### Provided text
:::::
I enjoyed this book!

Admittedly, I am biased against school to start with (I’m a drop out and always hated school). But this book takes all of my juvenile complaints about school and amplifies them with logic and data. The author is an economist and he really dissects the cost-to-benefit ratio for each level of education.

His argument isn’t that school is completely useless, but rather that the main benefit of school is simply to “signal” your employability - i.e. a “good student” is more likely to be a good worker. The degree shows work ethic and compliance more than actual competence in the skills or knowledge of the particular job. The signaling model has been discussed for decades but this is the best rendition of it that I have seen.

This explains why a school system that spends so much time on useless “knowledge” can still actually be beneficial for the student - the student WILL make more money with the degree, but not because they have learned more useful knowledge, simply because they signal employability.

What’s wrong with this? The benefit to the student doesn’t match the benefit to society, which is thoroughly explained in the book. Further, since degrees are MOSTLY signaling, we have seen the consequence: an inflationary need for more degrees. You need a degree for almost every job now, because almost every applicant has a degree - again, having nothing to do with what was actually “learned.”

There is a lot more to the case than I can fit into a review, and I recommend the book. There are some obvious changes to the system suggested in the book that I think make a lot of sense and we should take seriously.
:::::
### Request 1
Print the part of the book review from "I enjoyed this" to "level of education." word for word.
The records that follow are unrelated to the book review.

Transcribed page contents:
:::::
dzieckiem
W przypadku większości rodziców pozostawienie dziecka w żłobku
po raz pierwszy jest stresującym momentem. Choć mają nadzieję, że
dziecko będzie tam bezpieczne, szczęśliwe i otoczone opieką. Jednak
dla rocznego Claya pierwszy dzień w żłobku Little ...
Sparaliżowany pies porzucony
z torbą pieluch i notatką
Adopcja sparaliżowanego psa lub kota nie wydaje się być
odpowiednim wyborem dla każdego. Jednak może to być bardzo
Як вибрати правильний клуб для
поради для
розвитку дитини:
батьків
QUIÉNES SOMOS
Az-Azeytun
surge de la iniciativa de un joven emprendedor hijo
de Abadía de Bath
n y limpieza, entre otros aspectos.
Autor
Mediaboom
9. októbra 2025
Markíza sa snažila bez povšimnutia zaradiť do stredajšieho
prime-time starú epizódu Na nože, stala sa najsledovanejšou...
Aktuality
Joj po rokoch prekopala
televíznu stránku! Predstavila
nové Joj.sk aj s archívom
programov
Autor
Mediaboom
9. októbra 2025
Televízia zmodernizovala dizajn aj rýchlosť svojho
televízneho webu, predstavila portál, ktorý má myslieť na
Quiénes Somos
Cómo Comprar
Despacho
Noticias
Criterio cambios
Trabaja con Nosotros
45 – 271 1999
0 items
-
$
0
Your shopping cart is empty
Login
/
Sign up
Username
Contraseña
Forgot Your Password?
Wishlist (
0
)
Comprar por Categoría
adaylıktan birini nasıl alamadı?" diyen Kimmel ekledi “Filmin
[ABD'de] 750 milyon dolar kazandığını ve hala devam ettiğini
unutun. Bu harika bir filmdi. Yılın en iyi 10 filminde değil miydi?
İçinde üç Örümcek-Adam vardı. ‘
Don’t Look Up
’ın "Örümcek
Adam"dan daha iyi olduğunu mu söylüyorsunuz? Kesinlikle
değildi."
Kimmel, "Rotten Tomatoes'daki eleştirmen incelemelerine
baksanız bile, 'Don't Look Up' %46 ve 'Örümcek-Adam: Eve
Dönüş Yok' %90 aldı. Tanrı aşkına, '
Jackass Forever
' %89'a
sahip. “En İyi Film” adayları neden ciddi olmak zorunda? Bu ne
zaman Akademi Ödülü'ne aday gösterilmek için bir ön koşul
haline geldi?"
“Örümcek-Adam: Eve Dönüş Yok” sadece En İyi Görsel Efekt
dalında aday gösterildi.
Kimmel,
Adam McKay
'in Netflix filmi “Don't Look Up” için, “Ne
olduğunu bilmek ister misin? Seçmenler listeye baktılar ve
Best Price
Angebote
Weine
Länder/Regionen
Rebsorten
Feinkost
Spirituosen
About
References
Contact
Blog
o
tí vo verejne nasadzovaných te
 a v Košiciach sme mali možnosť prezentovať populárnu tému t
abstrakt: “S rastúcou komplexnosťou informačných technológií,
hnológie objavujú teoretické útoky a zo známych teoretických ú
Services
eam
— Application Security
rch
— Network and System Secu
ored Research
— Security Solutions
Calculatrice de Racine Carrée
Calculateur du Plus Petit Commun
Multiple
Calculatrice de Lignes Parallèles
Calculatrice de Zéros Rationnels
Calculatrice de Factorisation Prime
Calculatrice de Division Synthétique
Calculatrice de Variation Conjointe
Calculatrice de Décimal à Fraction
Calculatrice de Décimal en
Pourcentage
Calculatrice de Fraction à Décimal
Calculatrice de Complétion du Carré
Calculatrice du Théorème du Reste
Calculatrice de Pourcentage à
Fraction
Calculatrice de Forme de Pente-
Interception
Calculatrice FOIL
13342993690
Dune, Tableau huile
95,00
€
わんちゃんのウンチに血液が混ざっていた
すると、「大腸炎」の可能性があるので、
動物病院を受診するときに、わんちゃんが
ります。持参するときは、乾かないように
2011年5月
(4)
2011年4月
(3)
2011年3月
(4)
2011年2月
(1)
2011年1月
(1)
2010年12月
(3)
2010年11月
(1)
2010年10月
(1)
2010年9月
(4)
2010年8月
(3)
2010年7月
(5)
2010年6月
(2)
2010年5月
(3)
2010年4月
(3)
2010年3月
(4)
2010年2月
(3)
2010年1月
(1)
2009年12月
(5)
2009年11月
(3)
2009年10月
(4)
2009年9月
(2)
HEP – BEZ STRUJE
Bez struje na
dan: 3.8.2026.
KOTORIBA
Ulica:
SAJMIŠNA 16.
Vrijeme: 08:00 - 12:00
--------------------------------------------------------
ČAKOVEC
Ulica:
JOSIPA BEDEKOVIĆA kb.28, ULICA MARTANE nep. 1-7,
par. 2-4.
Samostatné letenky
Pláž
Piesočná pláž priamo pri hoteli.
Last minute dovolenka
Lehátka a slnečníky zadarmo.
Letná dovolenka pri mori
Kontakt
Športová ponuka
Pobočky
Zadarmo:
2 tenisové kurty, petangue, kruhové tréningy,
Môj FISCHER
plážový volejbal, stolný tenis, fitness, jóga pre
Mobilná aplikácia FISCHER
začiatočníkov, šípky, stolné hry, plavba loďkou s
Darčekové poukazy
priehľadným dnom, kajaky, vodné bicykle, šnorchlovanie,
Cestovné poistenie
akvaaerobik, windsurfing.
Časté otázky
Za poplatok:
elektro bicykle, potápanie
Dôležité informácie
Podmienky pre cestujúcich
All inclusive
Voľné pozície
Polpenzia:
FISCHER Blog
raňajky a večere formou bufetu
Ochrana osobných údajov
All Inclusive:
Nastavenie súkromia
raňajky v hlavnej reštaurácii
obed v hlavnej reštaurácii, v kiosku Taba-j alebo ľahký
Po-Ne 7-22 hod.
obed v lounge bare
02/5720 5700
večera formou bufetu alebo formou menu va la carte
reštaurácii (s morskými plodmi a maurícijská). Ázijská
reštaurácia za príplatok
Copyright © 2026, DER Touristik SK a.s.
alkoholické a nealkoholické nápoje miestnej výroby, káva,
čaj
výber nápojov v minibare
:::::
### Request 2
Output the lines of the records from the first line through the line with "[ABD'de] 750 milyon", both included, reproducing each line exactly.

### Task solution 1
I enjoyed this book!

Admittedly, I am biased against school to start with (I’m a drop out and always hated school). But this book takes all of my juvenile complaints about school and amplifies them with logic and data. The author is an economist and he really dissects the cost-to-benefit ratio for each level of education.

### Task solution 2
dzieckiem
W przypadku większości rodziców pozostawienie dziecka w żłobku
po raz pierwszy jest stresującym momentem. Choć mają nadzieję, że
dziecko będzie tam bezpieczne, szczęśliwe i otoczone opieką. Jednak
dla rocznego Claya pierwszy dzień w żłobku Little ...
Sparaliżowany pies porzucony
z torbą pieluch i notatką
Adopcja sparaliżowanego psa lub kota nie wydaje się być
odpowiednim wyborem dla każdego. Jednak może to być bardzo
Як вибрати правильний клуб для
поради для
розвитку дитини:
батьків
QUIÉNES SOMOS
Az-Azeytun
surge de la iniciativa de un joven emprendedor hijo
de Abadía de Bath
n y limpieza, entre otros aspectos.
Autor
Mediaboom
9. októbra 2025
Markíza sa snažila bez povšimnutia zaradiť do stredajšieho
prime-time starú epizódu Na nože, stala sa najsledovanejšou...
Aktuality
Joj po rokoch prekopala
televíznu stránku! Predstavila
nové Joj.sk aj s archívom
programov
Autor
Mediaboom
9. októbra 2025
Televízia zmodernizovala dizajn aj rýchlosť svojho
televízneho webu, predstavila portál, ktorý má myslieť na
Quiénes Somos
Cómo Comprar
Despacho
Noticias
Criterio cambios
Trabaja con Nosotros
45 – 271 1999
0 items
-
$
0
Your shopping cart is empty
Login
/
Sign up
Username
Contraseña
Forgot Your Password?
Wishlist (
0
)
Comprar por Categoría
adaylıktan birini nasıl alamadı?" diyen Kimmel ekledi “Filmin
[ABD'de] 750 milyon dolar kazandığını ve hala devam ettiğini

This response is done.